As políticas em defesa da mulher precisam sair do papel

Rebecca ReichmannTavares é presidente e CEO da Brazil Foundation desde 2019. Ela trabalhou nas Nações Unidas como coordenadora executiva interina da iniciativa Every Woman Every Child e como representante da ONU Mulher na América Latina e no Sul da Ásia. É doutora em Edução pela Universidade Harvard. Este artigo foi escrito por ela para a edição 82 do boletim semanal do WBO, de 1º de setembro de 2023. Para assinar o boletim, basta inserir seu email no formulário no rodapé do artigo.


São inegáveis as conquistas da mulher nos últimos 35 anos no país. A Constituição de 1988 assegurou igualdade entre mulheres e homens e trouxe garantias trabalhistas como licença maternidade de 120 dias e a proibição de diferença salarial por motivo de gênero; em 2006, a Lei Maria da Penha criou mecanismos para coibir a violência contra a mulher nos termos da Constituição e de tratados internacionais; e a Lei do Feminicídio, de 2015, passou a prever o feminicídio como circunstância qualificadora do crime de homicídio, tornando-o crime hediondo.

Mas, por que, a despeito de todos esses avanços, ainda somos um dos países que mais agridem e matam mulheres? E o que isso tem a ver com os nossos esforços por empoderamento e emancipação?

REGISTROS DE DADOS =>
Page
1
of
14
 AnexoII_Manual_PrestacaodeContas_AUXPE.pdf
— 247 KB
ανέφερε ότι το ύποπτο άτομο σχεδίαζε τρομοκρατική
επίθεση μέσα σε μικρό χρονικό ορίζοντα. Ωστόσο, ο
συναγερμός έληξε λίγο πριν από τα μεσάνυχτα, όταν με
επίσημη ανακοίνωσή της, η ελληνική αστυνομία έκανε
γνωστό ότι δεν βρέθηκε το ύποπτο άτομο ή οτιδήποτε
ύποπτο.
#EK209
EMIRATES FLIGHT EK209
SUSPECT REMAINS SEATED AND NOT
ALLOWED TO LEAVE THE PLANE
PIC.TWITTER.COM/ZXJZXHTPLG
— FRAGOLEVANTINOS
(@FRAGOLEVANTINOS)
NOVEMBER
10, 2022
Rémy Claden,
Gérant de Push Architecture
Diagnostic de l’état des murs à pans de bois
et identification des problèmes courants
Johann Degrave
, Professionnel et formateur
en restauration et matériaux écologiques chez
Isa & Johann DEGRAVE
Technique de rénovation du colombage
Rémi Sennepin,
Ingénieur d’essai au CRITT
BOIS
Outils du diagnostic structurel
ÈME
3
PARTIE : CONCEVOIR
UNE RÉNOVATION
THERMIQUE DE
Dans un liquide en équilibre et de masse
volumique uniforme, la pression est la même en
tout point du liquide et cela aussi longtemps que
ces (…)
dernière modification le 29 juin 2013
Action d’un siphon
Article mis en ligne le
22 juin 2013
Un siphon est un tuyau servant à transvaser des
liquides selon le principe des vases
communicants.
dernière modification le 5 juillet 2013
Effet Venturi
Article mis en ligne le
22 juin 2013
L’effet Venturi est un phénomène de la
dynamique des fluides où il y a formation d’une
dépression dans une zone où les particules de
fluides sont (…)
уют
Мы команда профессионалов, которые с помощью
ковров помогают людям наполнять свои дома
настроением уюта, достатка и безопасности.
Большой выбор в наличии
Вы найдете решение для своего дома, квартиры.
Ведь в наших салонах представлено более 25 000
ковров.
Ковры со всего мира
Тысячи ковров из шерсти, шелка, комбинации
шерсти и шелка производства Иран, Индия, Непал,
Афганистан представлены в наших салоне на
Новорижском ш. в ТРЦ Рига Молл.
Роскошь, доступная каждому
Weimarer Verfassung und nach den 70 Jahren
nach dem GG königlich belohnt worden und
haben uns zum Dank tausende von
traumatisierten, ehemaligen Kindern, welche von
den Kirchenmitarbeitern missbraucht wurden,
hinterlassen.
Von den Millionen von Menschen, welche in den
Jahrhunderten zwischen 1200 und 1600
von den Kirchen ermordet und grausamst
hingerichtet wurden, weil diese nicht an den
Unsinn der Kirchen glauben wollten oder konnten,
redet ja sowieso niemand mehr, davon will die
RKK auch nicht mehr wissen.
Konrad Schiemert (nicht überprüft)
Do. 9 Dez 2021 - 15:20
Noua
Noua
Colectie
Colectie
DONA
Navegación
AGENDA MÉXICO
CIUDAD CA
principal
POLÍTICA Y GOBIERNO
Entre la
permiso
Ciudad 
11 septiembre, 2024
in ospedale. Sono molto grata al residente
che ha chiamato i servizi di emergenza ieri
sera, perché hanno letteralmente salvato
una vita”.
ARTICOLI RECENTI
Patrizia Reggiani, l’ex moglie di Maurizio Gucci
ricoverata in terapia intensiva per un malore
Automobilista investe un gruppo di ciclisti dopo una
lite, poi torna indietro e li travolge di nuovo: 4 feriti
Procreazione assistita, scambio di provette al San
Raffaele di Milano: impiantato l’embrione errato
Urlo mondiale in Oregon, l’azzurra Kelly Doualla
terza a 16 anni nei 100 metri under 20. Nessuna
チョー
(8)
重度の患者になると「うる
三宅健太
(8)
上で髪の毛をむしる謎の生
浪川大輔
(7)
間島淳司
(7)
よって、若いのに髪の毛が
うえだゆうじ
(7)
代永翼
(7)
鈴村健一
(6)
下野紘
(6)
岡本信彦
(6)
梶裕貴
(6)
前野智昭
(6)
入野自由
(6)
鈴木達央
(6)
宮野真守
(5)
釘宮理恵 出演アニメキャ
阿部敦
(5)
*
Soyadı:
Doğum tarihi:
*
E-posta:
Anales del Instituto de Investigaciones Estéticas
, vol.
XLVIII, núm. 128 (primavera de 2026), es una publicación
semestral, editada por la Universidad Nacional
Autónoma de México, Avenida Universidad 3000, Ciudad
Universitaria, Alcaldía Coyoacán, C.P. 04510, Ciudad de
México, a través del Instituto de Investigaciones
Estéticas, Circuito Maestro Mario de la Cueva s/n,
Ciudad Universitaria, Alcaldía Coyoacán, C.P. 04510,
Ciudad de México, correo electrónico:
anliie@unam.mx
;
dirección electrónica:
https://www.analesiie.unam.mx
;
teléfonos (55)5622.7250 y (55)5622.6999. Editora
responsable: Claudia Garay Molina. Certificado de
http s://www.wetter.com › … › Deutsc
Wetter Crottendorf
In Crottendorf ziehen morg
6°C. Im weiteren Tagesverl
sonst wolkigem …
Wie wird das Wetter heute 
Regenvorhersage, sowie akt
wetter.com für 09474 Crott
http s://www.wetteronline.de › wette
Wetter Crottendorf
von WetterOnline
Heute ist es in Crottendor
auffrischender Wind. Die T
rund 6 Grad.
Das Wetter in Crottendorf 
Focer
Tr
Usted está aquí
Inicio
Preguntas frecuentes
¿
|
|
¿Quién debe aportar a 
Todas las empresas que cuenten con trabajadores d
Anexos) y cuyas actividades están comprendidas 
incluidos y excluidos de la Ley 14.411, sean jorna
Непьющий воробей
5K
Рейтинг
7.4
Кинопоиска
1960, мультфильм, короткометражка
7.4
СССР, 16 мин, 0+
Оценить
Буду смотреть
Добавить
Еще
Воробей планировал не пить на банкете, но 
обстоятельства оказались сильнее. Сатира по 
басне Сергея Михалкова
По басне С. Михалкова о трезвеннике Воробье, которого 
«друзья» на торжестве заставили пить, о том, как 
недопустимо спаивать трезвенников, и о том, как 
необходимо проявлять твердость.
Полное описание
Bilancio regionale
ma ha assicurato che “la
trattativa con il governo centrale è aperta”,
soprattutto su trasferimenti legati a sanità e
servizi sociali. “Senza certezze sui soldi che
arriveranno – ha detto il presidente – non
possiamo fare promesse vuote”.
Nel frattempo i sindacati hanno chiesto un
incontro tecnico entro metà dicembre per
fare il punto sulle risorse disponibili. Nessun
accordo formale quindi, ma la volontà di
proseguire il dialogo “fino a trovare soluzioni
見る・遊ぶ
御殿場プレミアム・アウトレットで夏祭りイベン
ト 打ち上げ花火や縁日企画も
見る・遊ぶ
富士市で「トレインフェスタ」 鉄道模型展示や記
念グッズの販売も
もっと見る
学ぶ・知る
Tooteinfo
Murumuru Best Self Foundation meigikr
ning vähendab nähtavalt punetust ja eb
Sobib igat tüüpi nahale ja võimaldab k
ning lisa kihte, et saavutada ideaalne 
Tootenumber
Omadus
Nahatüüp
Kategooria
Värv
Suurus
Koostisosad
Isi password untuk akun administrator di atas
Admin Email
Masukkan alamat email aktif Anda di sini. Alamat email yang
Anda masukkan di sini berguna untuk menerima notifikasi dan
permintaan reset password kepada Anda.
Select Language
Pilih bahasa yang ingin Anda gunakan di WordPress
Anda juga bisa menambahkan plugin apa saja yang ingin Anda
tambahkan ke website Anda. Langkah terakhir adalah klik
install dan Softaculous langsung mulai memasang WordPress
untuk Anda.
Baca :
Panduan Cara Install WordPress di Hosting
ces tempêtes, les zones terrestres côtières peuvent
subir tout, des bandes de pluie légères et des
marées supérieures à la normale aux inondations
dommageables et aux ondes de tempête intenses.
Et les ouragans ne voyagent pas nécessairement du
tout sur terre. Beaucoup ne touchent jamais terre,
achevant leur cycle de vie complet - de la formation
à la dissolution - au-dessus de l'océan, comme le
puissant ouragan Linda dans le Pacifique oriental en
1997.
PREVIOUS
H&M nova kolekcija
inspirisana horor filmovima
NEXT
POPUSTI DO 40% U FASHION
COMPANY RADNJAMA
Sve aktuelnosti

PROBLEMAS A RESOLVER =>
1. Diga se cada afirmação está de acordo com o artigo sobre políticas em defesa da mulher, respondendo sim ou não e citando as palavras decisivas do texto.
(a) A Constituição de 1988 garantiu licença maternidade de 120 dias.
(b) A Lei Maria da Penha foi criada em 2015.
(c) A Lei do Feminicídio tornou o feminicídio crime hediondo.
2. Prossiga com o artigo sobre políticas em defesa da mulher a partir do ponto em que ele termina.

RESPOSTAS =>
1.
(a) Sim: "trouxe garantias trabalhistas como licença maternidade de 120 dias".
(b) Não: "em 2006, a Lei Maria da Penha criou mecanismos para coibir a violência contra a mulher".
(c) Sim: "tornando-o crime hediondo".

2.
De acordo com o último relatório sobre igualdade de gênero da Comissão Econômica para a América Latina e o Caribe, o Brasil ocupa o quinto lugar no ranking de feminicídios na região, com 1,7 caso por 100 mil mulheres. Já uma recente pesquisa da consultoria Deloitte mostra que 60% das brasileiras sofreram assédio e microagressões no trabalho no último ano, enquanto o burnout, a remuneração inferior e a baixa expectativa de promoção estavam entre os principais motivos para mulheres desejarem largar o emprego.

Não podemos esquecer da dramática situação das mulheres trans no Brasil, líder mundial em assassinatos de pessoas trans e travestis, mesmo com a criminalização da homofobia e da transfobia em 2019. Foram 131 homicídios no ano passado, segundo a Associação Nacional de Travestis e Transexuais.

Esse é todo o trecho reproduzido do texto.